(Pictures paired with source code)
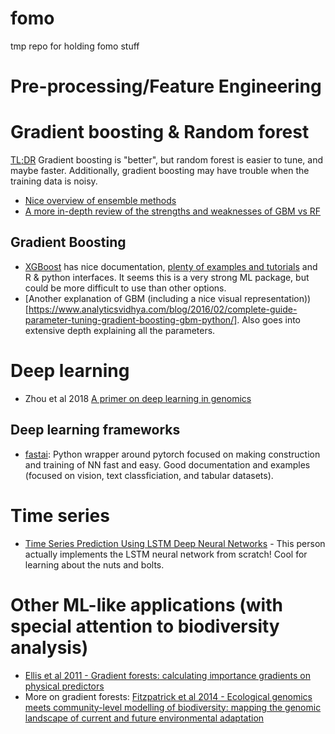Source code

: # fomo
tmp repo for holding fomo stuff

# Pre-processing/Feature Engineering


# Gradient boosting & Random forest
[TL;DR](http://fastml.com/what-is-better-gradient-boosted-trees-or-random-forest/) Gradient boosting is "better", but random forest is easier to tune, and maybe faster. Additionally, gradient boosting may have trouble when the training data is noisy.

* [Nice overview of ensemble methods](https://medium.com/@aravanshad/ensemble-methods-95533944783f)
* [A more in-depth review of the strengths and weaknesses of GBM vs RF](https://medium.com/@aravanshad/gradient-boosting-versus-random-forest-cfa3fa8f0d80)

## Gradient Boosting
* [XGBoost](https://xgboost.readthedocs.io/en/latest/index.html) has nice documentation, [plenty of examples and tutorials](https://github.com/dmlc/xgboost/tree/master/demo) and R & python interfaces. It seems this is a very strong ML package, but could be more difficult to use than other options.
* [Another explanation of GBM (including a nice visual representation))[https://www.analyticsvidhya.com/blog/2016/02/complete-guide-parameter-tuning-gradient-boosting-gbm-python/]. Also goes into extensive depth explaining all the parameters.

# Deep learning
* Zhou et al 2018 [A primer on deep learning in genomics](https://sci-hub.tw/https://www.nature.com/articles/s41588-018-0295-5)

## Deep learning frameworks
* [fastai](https://docs.fast.ai/index.html): Python wrapper around pytorch focused on making construction and training of NN fast and easy. Good documentation and examples (focused on vision, text classficiation, and tabular datasets).

# Time series
* [Time Series Prediction Using LSTM Deep Neural Networks](https://www.altumintelligence.com/articles/a/Time-Series-Prediction-Using-LSTM-Deep-Neural-Networks) - This person actually implements the LSTM neural network from scratch! Cool for learning about the nuts and bolts.

# Other ML-like applications (with special attention to biodiversity analysis)
* [Ellis et al 2011 - Gradient forests: calculating importance gradients
 on physical predictors](https://www.jstor.org/stable/pdf/23144030.pdf)
* More on gradient forests: [Fitzpatrick et al 2014 - Ecological genomics meets community-level modelling of
biodiversity: mapping the genomic landscape of current and
future environmental adaptation](https://sci-hub.tw/https://onlinelibrary.wiley.com/doi/pdf/10.1111/ele.12376)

YOUR ASSIGNMENT — Skip every picture and return the lines above from the top through the one that contains "## Deep learning frameworks".

ANSWER SPACE —
Source code

: # fomo
tmp repo for holding fomo stuff

# Pre-processing/Feature Engineering


# Gradient boosting & Random forest
[TL;DR](http://fastml.com/what-is-better-gradient-boosted-trees-or-random-forest/) Gradient boosting is "better", but random forest is easier to tune, and maybe faster. Additionally, gradient boosting may have trouble when the training data is noisy.

* [Nice overview of ensemble methods](https://medium.com/@aravanshad/ensemble-methods-95533944783f)
* [A more in-depth review of the strengths and weaknesses of GBM vs RF](https://medium.com/@aravanshad/gradient-boosting-versus-random-forest-cfa3fa8f0d80)

## Gradient Boosting
* [XGBoost](https://xgboost.readthedocs.io/en/latest/index.html) has nice documentation, [plenty of examples and tutorials](https://github.com/dmlc/xgboost/tree/master/demo) and R & python interfaces. It seems this is a very strong ML package, but could be more difficult to use than other options.
* [Another explanation of GBM (including a nice visual representation))[https://www.analyticsvidhya.com/blog/2016/02/complete-guide-parameter-tuning-gradient-boosting-gbm-python/]. Also goes into extensive depth explaining all the parameters.

# Deep learning
* Zhou et al 2018 [A primer on deep learning in genomics](https://sci-hub.tw/https://www.nature.com/articles/s41588-018-0295-5)

## Deep learning frameworks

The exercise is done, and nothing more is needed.